National Book Award-winner Susan Choi (Trust Exercise) presents another gripping novel with Flashlight. In the opening scene, 10-year-old Louisa and her father go for an evening walk on the beach with a flashlight to guide them, to gaze at the sea that separates Japan from Korea. That night, Louisa washes up on the beach barely conscious yet alive, but her father does not. When someone discovers her, Louisa reports that her "father was kidnapped."
The novel shifts among the perspectives of Louisa and her parents--Anne, a native Ohioan, and Serk Kang, a Japanese-born man of Korean descent--as well as Tobias, born of an affair Anne had before she met Serk, with a married man who insisted that he and his wife adopt Tobias. Choi's ability to make coincidences seem inevitable makes this a delicately balanced drama.

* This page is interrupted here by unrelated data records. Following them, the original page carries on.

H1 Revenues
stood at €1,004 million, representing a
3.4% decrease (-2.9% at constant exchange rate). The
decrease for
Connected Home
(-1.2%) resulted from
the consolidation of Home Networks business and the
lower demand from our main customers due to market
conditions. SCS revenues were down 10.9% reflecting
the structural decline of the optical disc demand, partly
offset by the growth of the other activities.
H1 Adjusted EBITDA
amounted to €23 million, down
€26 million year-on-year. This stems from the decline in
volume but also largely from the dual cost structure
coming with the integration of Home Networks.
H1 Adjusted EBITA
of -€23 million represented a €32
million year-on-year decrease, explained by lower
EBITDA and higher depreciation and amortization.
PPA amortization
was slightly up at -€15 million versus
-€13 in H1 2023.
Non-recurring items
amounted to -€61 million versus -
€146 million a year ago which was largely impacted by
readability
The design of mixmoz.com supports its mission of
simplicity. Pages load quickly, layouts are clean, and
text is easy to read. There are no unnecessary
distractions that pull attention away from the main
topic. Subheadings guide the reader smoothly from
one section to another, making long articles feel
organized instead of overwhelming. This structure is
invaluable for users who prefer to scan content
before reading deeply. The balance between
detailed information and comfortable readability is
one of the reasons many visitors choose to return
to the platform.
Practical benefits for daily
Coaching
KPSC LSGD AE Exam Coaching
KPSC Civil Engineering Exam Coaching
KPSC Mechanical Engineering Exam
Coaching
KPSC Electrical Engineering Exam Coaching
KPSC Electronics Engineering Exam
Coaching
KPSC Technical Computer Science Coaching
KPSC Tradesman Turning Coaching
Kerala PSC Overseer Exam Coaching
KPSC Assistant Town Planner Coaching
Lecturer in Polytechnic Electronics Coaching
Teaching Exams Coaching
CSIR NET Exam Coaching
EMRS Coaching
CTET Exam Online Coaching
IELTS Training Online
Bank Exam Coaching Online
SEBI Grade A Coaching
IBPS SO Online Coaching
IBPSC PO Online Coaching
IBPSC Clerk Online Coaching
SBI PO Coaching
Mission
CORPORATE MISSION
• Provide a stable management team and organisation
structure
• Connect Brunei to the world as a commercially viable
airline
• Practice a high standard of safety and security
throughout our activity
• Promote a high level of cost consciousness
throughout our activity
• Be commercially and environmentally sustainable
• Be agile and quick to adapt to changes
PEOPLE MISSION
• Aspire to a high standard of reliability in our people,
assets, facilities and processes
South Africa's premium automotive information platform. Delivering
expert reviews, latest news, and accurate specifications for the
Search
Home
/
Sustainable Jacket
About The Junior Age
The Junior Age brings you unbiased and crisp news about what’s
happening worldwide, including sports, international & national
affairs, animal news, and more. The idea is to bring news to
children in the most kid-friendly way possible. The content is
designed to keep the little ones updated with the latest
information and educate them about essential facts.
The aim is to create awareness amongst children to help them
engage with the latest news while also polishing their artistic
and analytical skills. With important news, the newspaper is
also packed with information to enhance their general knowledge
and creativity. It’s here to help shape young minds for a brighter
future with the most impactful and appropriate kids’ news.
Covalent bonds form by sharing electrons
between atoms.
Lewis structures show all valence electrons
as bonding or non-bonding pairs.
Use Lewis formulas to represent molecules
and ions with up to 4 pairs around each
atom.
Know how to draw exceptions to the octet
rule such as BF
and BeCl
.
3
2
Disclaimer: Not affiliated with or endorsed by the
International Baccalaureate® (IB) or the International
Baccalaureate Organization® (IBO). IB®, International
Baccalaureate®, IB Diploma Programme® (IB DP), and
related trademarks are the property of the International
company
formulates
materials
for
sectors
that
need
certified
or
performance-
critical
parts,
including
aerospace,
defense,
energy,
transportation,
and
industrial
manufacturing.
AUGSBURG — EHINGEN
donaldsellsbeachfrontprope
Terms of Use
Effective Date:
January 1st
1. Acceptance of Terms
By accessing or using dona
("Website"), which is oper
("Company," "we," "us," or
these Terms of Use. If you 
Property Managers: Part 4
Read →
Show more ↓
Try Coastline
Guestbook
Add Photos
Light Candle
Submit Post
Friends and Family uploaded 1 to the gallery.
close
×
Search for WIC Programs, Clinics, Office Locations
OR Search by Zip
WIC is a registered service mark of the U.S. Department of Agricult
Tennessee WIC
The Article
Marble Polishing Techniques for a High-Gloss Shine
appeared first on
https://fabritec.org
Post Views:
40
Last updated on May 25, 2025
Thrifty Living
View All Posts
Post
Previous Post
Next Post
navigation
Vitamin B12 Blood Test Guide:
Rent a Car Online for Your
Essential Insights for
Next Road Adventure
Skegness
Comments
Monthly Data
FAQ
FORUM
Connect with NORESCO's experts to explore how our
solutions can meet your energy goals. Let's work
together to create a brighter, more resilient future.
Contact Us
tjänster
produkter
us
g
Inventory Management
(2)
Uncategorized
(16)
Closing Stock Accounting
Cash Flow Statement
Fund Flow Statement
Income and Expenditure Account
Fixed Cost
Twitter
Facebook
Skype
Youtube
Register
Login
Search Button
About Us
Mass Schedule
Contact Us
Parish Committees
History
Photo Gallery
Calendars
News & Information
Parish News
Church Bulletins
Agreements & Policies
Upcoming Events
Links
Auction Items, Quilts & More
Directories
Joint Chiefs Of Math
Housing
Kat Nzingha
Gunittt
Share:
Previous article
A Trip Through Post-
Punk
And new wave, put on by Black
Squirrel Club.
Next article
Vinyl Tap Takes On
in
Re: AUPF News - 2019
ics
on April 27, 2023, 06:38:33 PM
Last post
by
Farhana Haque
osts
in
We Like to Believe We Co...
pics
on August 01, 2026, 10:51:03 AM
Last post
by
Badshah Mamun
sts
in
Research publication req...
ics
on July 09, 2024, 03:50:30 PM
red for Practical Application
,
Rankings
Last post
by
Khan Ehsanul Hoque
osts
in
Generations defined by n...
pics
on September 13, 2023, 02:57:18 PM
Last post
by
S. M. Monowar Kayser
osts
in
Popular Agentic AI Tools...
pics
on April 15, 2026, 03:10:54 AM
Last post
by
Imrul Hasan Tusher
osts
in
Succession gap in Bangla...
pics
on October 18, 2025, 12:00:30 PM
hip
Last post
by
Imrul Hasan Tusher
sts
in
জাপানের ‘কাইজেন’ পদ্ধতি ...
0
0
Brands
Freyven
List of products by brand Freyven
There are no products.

Soon after the beach incident, other strange details surface. Tobias, who traveled to Japan and secretly met with Anne weekly while she was living there, encounters one Japanese couple who believes their daughter was kidnapped. Choi feeds to readers seemingly disparate clues that coalesce in a tale of espionage and global conflict, and the heartrending ways in which world struggles play out in individual lives.
Anne, Serk, and Louisa waver between acts of tenderness and cruelty. Anne suffered great loss in giving up Tobias in her early 20s, a fact she kept from Serk. Serk saw his only future in his academic studies in Japan, refusing to follow his parents to their native Korea, a fact he kept from Anne. They met in the 1960s in the U.S. and their options were few: "The world had not been fit for either of them; this suggested they were fit for each other." Both Anne and Serk live in fear, but rather than confide those fears to each other, they grow increasingly remote, especially when Serk's career takes the family back to Japan. Louisa internalizes her parents' strategy. When Anne develops physical symptoms, "losses of normal sensation, and gains of ghost sensations that shouldn't exist," Louisa thinks her mother is faking an illness. Even years later, when Anne is diagnosed with multiple sclerosis, Louisa cannot show her mother kindness.
Choi has a gift for instilling empathy in readers as she shows her characters' flaws; she gives insight into the tools Anne, Serk, and Louisa developed in order to protect themselves, even as they push one another away and cling to their secrets. Yet there is hope for Louisa--who by the end of Flashlight has opened her mind and can perceive a world outside herself. --Jennifer M. Brown
Shelf Talker: In this gripping novel, Susan Choi's seemingly disparate clues coalesce in a tale of espionage and global conflict, and the heartrending ways in which world struggles play out in individual lives.